トラックをEVに買い替えたら、いくら補助が出るのか。結論から言うと、この制度は個社に直接いくら渡すという設計ではありません。国から一般財団法人環境優良車普及機構(LEVO)へ316億円の予算が渡り、そこから車両価格差(通常車との差額)に応じた補助が個々の事業者に出る2段階の仕組みです。
「令和5年度補正予算 商用車の電動化促進事業(トラック)」は、貨物自動車運送事業者・トラックを業務使用する事業者・リース会社などが電気トラック(BEV)・プラグインハイブリッドトラック(PHEV)・燃料電池トラック(FCV)と充電設備を導入する費用を支援する国の事業でした。受付は2025年3月10日で終了しています。
_____
_演習課題_
ページ本文によると、国から一般財団法人環境優良車普及機構(LEVO)へ渡った予算はいくらですか？

_入力データ_
_____
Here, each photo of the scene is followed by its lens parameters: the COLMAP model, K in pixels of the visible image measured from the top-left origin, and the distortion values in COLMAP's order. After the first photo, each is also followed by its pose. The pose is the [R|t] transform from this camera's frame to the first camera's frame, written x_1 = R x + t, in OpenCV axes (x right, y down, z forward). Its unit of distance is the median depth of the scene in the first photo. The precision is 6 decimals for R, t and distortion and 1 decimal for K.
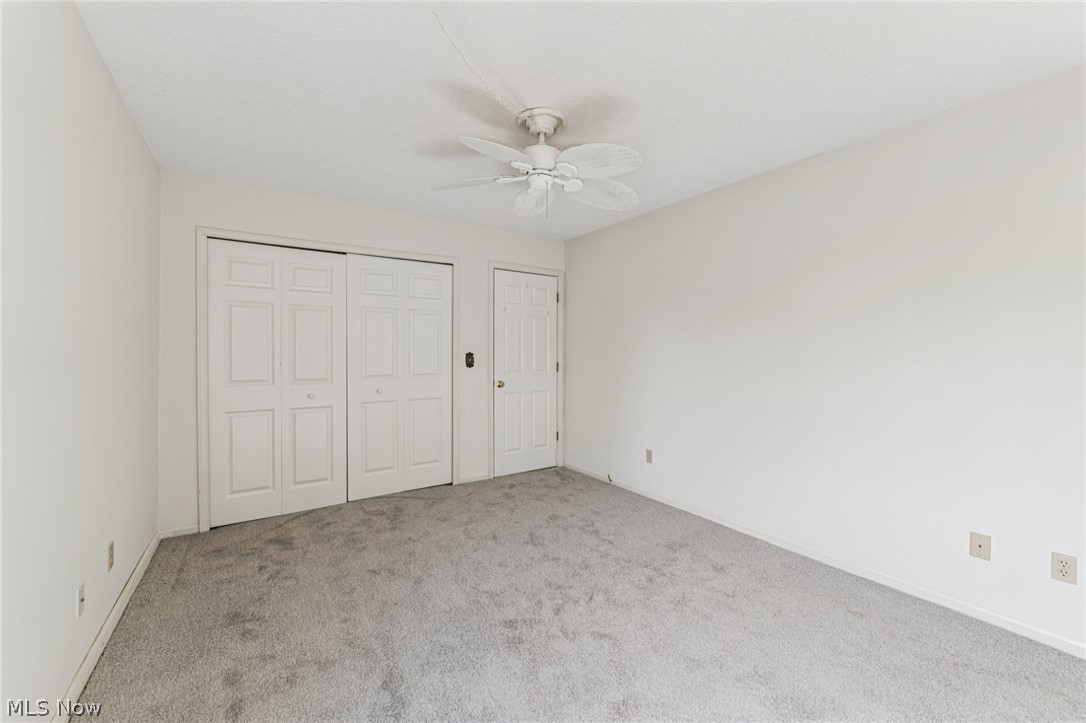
_____
_解答_
316億円です。